Nasdaq-listed Yatra Online expects to break even by 2020, CEO Dhruv Shringi said in a conference call with investors in January.
Nasdaq-listed Yatra Online expects to break even by 2020, CEO Dhruv Shringi said in a conference call with investors in January.

Yatra transitions clients from yet-to-be-closed acquisitions ATB, PL Worldways

  •  The ATB acquisition will close over the next few weeks, says Yatra CFO Alok Vaish, while PL Worldways' 'will be a lot faster'
  • Yatra Online is currently in the process of absorbing employees from Air Travel Bureau (ATB) and PL Worldways

New Delhi: Yatra Online Inc. is transitioning corporate clients from Air Travel Bureau Ltd (ATB) and PL Worldways Ltd—the two acquisitions it had made in the past two years—onto its technology platform, even as the online ticketing company is yet to complete the purchases of the two corporate travel service providers.

Nasdaq-listed Yatra Online acquired ATB in 2017 to boost its corporate business. Yatra, which now handles bookings for 800 companies in India, also bought the corporate bookings business of Chennai-based PL Worldways earlier this year.

“The ATB acquisition is expected to be closed over the next few weeks," Alok Vaish, group chief financial officer, Yatra, said in an interview.

“The first tranche of the majority acquisition was closed in 2017. The second tranche was to be closed based on a certain earn out, so that’s what we are going through right now. Once all of that is done, we will go ahead," Vaish said, explaining the delay in the closure of the deal.

While Vaish did not give a definite timeline to when the ATB acquisition will close, he indicated that it could happen over the next few weeks. ATB promoters will continue to seat on Yatra’s board till the time the final tranche is closed. “After that, they will move out," Vaish said. As for PL Worldways, the deal closure “will be a lot faster, it being a relatively smaller business", he said.

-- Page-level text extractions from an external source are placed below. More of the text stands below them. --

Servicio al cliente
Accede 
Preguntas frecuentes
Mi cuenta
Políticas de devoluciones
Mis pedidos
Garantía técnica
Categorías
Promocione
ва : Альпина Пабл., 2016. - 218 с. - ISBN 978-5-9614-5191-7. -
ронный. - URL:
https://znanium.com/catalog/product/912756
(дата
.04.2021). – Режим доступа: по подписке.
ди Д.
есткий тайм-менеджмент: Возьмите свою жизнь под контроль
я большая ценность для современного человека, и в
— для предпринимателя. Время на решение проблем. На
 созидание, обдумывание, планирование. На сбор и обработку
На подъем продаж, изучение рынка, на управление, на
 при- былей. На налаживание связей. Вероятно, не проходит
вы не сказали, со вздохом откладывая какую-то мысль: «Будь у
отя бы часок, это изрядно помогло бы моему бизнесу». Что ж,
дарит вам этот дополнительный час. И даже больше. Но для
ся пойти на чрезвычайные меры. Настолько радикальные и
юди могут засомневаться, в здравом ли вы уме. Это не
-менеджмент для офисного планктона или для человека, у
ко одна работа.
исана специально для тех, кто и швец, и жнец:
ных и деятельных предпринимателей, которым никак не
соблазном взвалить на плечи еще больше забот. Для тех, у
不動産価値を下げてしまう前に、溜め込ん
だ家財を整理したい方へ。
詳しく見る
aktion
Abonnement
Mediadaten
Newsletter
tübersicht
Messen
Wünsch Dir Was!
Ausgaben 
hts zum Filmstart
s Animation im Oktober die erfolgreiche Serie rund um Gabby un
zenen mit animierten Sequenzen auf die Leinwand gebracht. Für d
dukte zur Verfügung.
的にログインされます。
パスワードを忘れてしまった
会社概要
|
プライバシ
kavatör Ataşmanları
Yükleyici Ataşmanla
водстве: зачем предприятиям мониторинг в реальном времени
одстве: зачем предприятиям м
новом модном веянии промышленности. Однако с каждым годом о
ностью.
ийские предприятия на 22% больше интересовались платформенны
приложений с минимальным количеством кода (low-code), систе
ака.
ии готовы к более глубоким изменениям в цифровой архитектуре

ATB’s former chairman and managing director Sunil Narain said the deal closure was expected to happen by 31 August 2018, as per the understanding between the two companies. “The timeline for the closure has not been followed from Yatra’s end," said Narain.

Vaish said both businesses have been subsumed into Yatra, but the company is still working on transitioning clients onto its technology platform. However, a handful of clients from ATB were off-boarded, as they were not in compliance with Yatra’s internal goods and services tax (GST) workings.

“So there are certain positions taken by various clients (of ATB) on GST...we weren’t okay with some of those. Those are the clients we let go," he said, without disclosing the number of clients that were let go.

Yatra is currently in the process of absorbing employees from both companies.

India’s overall travel bookings market was pegged at $51 billion in fiscal 2017, according to a presentation made by the Yatra management to investors. Of this, corporate bookings accounted for 60-65%. By 2021, corporate bookings are projected to touch $51 billion, up from $32 billion in 2017, according to Yatra. The share of leisure travel or B2C bookings is expected to become bigger in the overall travel bookings market as more customers shift online.

“Traditionally, the corporate bookings business has been less attractive because it takes time to scale up. It’s also largely dominated by standalone travel agencies, but that business has been moving to larger organized players such as Yatra," said a consultant, on condition of anonymity. And, with competition heating up on the leisure side of the bookings business, it makes sense to corner a bigger share of the corporate business.

“The corporate side of the business is more stable and predictable," said Ankur Pahwa, partner and national leader, e-commerce and consumer internet, at EY India.

For Yatra, “both corporate and B2C will be the core focus areas", said Vaish.

Yatra currently generates 60% of its revenue from its B2C travel bookings while the remaining 40% comes from corporate bookings and its B2B business, where it helps small travel agents book through its platform.

For the year ended 31 March 2018, Yatra reported loss of 405 crore on revenues of 1,224 crore. The company expects to break even by 2020, Yatra’s chief executive officer and co-founder Dhruv Shringi said in a conference call with investors in January.

“We might be closer to a break even or marginal profitability in 2020. Our free cash flow profitability might take a bit longer. We’re looking at 2021 for free cash flow profitability, because there is incremental working capital that gets deployed as the corporate travel business grows," he said.